Tuesday, January 10, 2012

Stumbing Upon World War I -- Part I

Oral histories are really the life blood of the Archives. As we talk to people and get their life histories, we get extraneous information as well, which  stimulates curiosity, research and connection. Connection is what I want to write about today.

Sheldon Axelson died in World War I
One of our oral history projects centered on Life On The Homefront During World War II. We gathered histories mostly from women in Emery County who had stayed at home and carried on while their husbands were at war. In one such interview Velma Allred told us about her Uncle Sheldon Axelson who died in World War I. She had never known him, but was impacted by stories told about him and the pictures she had seen of him. She said that he had died in the "closing days of the war in the Argonne Forest in France." In her albums and histories that she shared with us, there were pictures and a history of Sheldon. We scanned his photograph into the computer as we created a file in our Personal Histories  for Velma Allred. We also created a file for Sheldon Axelson.

In his file there is his history and a newspaper article telling about his death.

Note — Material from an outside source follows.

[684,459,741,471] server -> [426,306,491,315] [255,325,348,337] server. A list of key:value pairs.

He died in the last month of the war. The newspaper also included a letter he sent before leaving for France after completing his training:
I am feeling fine and glad I am able to do and do my share, and when in the trenches, I will always think of the ones behind...I hope Mother can stand it alright...I am keeping myself clean from women and whiskey so I can have good health and stand some hardships.
In the letter after his first experience on the battlefield he said,
I was just down and had a bath--the first time we have had a chance for one month--I feel so good to get clean....Last night I had a shave and washed my face and hands for the first time in ten days. We do well to get water to drink, say nothing about washing when on the line...if you heard the big guns shoot a few times you would think it was hell instead of war, but since war is hell, there is no difference...

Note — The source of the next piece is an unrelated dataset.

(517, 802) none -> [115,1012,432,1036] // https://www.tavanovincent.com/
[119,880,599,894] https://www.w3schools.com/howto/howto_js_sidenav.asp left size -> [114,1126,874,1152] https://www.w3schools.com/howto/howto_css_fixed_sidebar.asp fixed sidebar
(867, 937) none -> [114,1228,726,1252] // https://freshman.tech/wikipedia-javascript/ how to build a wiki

Velma connected us to Sheldon Axelson's history, which connected us to World War I and that Sheldon was in on the bitterest fighting in that war which happened the last few days in the Argonne Forest in France, soon after the Armistice was signed and the war was over. This connection reminded us that war so long ago and so far away had an impact on Emery County and then we ran into another connection:

Orlan Mortensen driving a CCC truck 1936
A couple of years later we were interviewing Orlan Mortensen in Ferron about his experiences in the CCC (Civilian Conservation Corps.) In the process he asked a favor of the interviewer, Trinadee, concerning a memory from his childhood. He said that when he was a young boy living in Elmo, there was a soldier that was killed on the last days of World War I. He remembered that there was a procession going down the street for this soldier's funeral. There were beautiful, white horses pulling a wagon with his casket on it draped with a flag and most of the town following it. It was a spectacular sight in his memory. He knew the man's name was Sheldon Axelson, and he had seen his headstone and knew when he was killed, but he didn't know when the soldier was brought home to be buried. He wondered if we could research that date for him. He knew that it took a while to get the bodies of soldiers home from the war for burial back in WWI. He had often wondered about Sheldon as a person, and also wondered how old he, Orlan, was when this funeral parade was set into his memory.
Memorial Services in Elmo April 6, 1919  for Sheldon Axelson.
"A large crowd attended, many from neighboring towns."
When my assistant Trinadee told me his request, I immediately remembered Velma Allred's story about her uncle who had died during WWI and was buried in Elmo. We found his death date and began researching in the newspapers to find his burial date. We found the article telling exactly when he came home and a little bit about the event! We are always excited when we find information people are seeking. We copied the newspaper article for him; contacted Velma and asked if she were interested in talking with him about her uncle. She was so happy to talk to someone who wanted to know someone who remembered anything about her Uncle Sheldon funeral! We took him the article and that answered his questions. He realized from the date of burial, that he had only been three years old when he was so impressed with Sheldon's funeral procession. We connected him with Velma,and they talked about Sheldon.She was thrilled to hear his memory of the matched pair of white horses and the beautiful wagon. She had not been told those details.

Both people brought new elements to our county archives, and the connections to other histories expanded our interests and our fundamental historical value to the community.